Same-sex marriage is legal in the state where Alray and Brennen live, but not on the reservation they call home.
Tradition remains law here on the land of Navajo Nation, a Native American territory occupying parts of New Mexico, Arizona and Utah.
And the words of elders are treated as gospel.
But ahead of the US midterm elections on 6 November, national debates over same-sex marriage within indigenous communities are prompting the country’s largest Native American tribe to have a rethink.
Eleven sovereign Native American tribes have bans on same-sex marriage. But a 2005 tribal law called the ‘Dine Marriage Act’, which prohibits same-sex unions on the Navajo Nation’s reservation, is being re-examined.

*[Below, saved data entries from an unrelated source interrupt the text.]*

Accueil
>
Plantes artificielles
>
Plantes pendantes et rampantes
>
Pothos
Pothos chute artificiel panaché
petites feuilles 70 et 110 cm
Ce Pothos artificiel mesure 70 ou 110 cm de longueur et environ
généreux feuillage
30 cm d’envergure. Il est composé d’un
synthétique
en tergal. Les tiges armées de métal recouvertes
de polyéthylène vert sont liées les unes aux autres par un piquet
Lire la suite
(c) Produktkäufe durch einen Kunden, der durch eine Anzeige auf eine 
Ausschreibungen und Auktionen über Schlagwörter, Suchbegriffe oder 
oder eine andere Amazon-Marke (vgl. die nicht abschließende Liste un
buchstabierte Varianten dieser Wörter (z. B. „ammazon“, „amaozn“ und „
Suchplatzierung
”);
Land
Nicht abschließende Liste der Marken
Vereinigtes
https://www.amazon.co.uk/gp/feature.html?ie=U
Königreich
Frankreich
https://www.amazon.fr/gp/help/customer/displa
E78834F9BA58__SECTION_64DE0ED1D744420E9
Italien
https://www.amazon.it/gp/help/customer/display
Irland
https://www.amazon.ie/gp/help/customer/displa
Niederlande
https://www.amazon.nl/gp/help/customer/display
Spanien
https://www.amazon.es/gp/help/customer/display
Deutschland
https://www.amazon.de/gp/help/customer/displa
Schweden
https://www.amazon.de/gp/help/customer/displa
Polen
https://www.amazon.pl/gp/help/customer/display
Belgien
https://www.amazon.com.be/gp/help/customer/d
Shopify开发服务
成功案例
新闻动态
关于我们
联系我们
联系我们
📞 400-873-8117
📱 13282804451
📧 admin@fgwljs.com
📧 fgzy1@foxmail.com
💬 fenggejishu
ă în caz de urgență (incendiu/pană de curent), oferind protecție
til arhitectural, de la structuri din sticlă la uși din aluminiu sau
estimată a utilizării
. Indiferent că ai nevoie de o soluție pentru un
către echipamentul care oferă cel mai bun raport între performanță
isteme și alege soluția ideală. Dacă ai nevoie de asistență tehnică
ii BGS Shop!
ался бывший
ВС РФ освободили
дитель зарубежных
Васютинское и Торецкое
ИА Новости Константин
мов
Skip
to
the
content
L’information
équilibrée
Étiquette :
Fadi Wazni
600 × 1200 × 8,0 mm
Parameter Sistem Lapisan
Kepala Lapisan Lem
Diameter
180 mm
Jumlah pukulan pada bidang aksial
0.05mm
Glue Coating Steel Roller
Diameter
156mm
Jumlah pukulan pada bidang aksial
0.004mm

The Navajo Nation, with a population of more than 350,000, has its own elected government, with a president, a legislative house and a judicial system. But the US federal government continues to assert plenary power over all decisions.
Despite same-sex marriage being legalised across the US in 2015, the Navajo government still kept the Dine Marriage Act in place.
Alray Nelson, 32, and his partner Brennen Yonnie, 33, have been in a relationship for seven years and want to get married.
Mr Nelson, a gay rights activist, says the law denies same-sex couples the right to be included in decisions on a partner's health care or to share in a home lease.
“I always saw our nation and our people as progressive thinking, forward thinking but this particular issue is tough,” said Mr Nelson.
I always saw our nation and our people as progressive thinking, forward thinking but this particular issue is tough.
- Alray Nelson, Gay rights activist
Getting a marriage license would only require a short drive to a courthouse off the reservation, but the couple, both enrolled Navajo members, would rather wait until it is allowed on the reservation.
Mr Nelson grew up in a mobile home on the reservation, with no electricity or running water. He came out in an email to his family in his early 20s, was largely accepted, and soon became a powerful force in reservation politics.
He started the organisation Dine Equality to rally support for the law to be changed but says it has been a hard journey.
“We dealt with a lot, whether it was criticism on social media, to people coming up to us and seeing our story in the newspaper and telling us why they reject or they disagree with what we are doing. Bringing this, I guess you could say, white man’s mentality and lifestyle onto Navajo Nation.”
The rates of suicide, homelessness and sex trafficking within the LGBTQ Navajo Nation are rising every year, he says.
“Navajo youth who identify as LGBTQ are eight times more likely to take their own lives than a white youth,” he said.
“There’s a real threat right now for our young people to be part of this lost generation.”
Former two-term Navajo president Joe Shirley Jr. vetoed the marriage act when it was introduced in 2005, but it was overturned by a super majority of the Tribal Council.
He is running for Navajo President again in the midterms and is a favourite to win. He says repealing the law would be his first priority.
“I don’t think any grandparent out there, parents, want to see their children … abused, discriminated against. It hurts,” he said.
“We need someone out there to speak their language, to explain what’s going on, and then ask them the question ‘what can we do about it?’”
Sixteen votes on the tribal council are needed to repeal the law. Mr Nelson says there are 14 people currently in support.
Mr Shirley’s opponent, current vice president Jonathan Nez, is also vocally showing his support for marriage equality.
Mr Yonnie says he and Mr Nelson are planning a spring wedding next year so hope after the election the law will be changed quickly.
“We have been fighting this for quite some time and to finally receive it would be closure on my end,” he said.
“I would have everything I ever wanted in life.”